For those of us who have put in four or more decades on this planet we run the risk of middle-aged myopia. We believe we have seen more than enough of life to have a full grasp on how things really are. Medical myopia, otherwise known as nearsightedness or short-sightedness, caused by the shape of the eyeball or the curve of the cornea, demonstrates itself in adequate vision to what is close at hand but anything in the distance is blurry. Middle-aged myopia is when a person believes that their personal experience up to this point has taught them everything there is to know and anything they have yet to experience, that is beyond them, has nothing to teach them. As learned and experienced as any of us may be this is not the pathway to the kingdom of heaven, not the pathway to growth.
If we wish to grow we have to allow ourselves to realize that we need to grow. If we wish to grow and mature in our faith we need to understand that there is no finish line in our learning about who we are; who God is; and the nature of our relationship with God.
Children know they have things yet to learn. Children are curious. Children are susceptible to awe and wonder. Children have enthusiasm. Children have nimble imaginations.
I always think that we are engaged in somewhat of an absurd undertaking. Somehow, we have the audacity to believe we can have some extensive understanding of who God is. Somehow we believe we have the capacity to comprehend the boundless creator of the universe who exists beyond all space and time.
If we do not approach this audacious endeavor with humility, curiosity, awe, enthusiasm, wonder, and imagination we are kidding ourselves. We need, “Puer natus intra nos.” We need to allow a child to be born within us. Thomas Moore argues that when we allow a youthful, puer spirit to dwell within us we are invited into a “renaissance of possibility.” (Moore, p. 31) We cannot grow in our faith if we do not consider the potential for there to be more ways to understand our God than we currently do so. We cannot grow in who we are if we do not consider the potential for us to understand ourselves in more ways than we currently do so.
But if we do invite a puer spirit within us who knows in what ways we may grow? Who knows how the Spirit may move in our midst? Who knows where God will lead us?
During this program year we will be weaving the theme of growth throughout much of what we do. Growth will be an element of our liturgical seasons and our stewardship campaign, our understanding of discipleship, and in other ways. Someone has generously donated two lovely lemon trees that will soon be growing in pots in the inner courtyard garden beside Anne and David’s offices. We will be enjoying their growth throughout this year as we seek to grow ourselves in our faith and in our life together.
Keep an eye out for their arrival and their growth. Keep an eye out for new possibilities and new life. Keep an eye out for seeing God and ourselves in new ways.

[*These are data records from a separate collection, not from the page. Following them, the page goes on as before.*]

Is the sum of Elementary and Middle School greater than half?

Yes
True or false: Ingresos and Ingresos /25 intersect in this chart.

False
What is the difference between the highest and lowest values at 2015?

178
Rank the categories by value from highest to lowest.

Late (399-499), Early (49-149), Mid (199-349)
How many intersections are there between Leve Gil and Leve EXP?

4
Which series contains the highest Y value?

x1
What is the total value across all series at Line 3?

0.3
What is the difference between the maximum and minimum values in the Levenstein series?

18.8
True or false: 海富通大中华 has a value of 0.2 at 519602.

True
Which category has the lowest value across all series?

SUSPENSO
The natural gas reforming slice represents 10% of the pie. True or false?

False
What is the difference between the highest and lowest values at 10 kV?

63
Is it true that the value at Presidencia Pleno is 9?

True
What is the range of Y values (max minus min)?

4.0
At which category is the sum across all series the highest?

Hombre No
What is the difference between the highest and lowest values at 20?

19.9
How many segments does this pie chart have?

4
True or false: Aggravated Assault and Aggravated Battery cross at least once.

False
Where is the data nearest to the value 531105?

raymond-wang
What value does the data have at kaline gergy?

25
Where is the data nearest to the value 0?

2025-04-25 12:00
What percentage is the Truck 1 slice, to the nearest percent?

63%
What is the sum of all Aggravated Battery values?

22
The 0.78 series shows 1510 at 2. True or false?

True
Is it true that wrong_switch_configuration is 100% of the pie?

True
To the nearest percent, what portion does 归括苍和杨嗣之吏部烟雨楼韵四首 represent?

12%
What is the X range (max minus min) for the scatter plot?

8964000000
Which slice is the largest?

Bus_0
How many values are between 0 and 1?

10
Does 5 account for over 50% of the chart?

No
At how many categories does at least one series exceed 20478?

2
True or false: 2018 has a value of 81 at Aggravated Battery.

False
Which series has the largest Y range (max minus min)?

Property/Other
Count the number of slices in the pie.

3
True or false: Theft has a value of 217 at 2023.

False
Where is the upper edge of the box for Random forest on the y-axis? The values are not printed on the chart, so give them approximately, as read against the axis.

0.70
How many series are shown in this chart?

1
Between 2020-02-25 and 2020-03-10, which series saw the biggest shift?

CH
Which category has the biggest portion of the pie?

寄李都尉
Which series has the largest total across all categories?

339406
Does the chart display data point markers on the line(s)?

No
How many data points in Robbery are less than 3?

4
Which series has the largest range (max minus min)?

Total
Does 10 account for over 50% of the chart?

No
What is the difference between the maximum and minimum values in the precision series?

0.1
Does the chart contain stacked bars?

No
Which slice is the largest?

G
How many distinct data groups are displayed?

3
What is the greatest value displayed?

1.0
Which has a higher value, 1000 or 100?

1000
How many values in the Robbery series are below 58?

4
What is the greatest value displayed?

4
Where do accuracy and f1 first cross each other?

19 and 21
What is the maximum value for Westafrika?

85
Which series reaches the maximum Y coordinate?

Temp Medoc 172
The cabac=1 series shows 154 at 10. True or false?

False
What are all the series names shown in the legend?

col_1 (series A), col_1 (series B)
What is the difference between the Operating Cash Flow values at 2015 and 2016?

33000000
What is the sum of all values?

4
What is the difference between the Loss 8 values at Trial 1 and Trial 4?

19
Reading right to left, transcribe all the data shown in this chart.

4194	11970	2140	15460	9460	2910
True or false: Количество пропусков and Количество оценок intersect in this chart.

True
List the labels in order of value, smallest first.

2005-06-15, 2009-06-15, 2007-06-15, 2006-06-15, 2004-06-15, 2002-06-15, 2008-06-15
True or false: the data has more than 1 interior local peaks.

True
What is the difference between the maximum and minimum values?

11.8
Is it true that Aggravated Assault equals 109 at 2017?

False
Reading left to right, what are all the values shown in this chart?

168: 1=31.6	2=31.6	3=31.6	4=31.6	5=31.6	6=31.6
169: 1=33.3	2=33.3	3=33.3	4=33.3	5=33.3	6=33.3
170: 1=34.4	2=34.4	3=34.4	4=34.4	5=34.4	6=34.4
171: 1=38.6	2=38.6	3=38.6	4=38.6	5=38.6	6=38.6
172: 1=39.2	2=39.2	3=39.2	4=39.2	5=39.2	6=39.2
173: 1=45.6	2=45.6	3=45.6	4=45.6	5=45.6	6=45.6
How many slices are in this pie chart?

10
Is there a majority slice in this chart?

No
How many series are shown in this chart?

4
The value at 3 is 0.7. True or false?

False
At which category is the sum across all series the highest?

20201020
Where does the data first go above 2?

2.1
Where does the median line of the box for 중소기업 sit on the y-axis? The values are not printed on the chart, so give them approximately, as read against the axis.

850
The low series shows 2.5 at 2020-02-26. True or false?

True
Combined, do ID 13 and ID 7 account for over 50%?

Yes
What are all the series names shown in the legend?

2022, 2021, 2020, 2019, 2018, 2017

Let us enter into this program year with humility, curiosity, enthusiasm, imagination, awe, and wonder. “Puer natus intra nos.” May a child be born within us.
Thanks be to God. Amen.
Bullard, Roger A, Messiah: The Gospel According to Handel’s Oratorio, Eerdmans Publishing, New York, 1993.
Hart, David Bentley, The New Testament, Yale University Press,
New Haven, 2017.
Moore, Thomas, Original Self, HarperCollins, New York, 2001.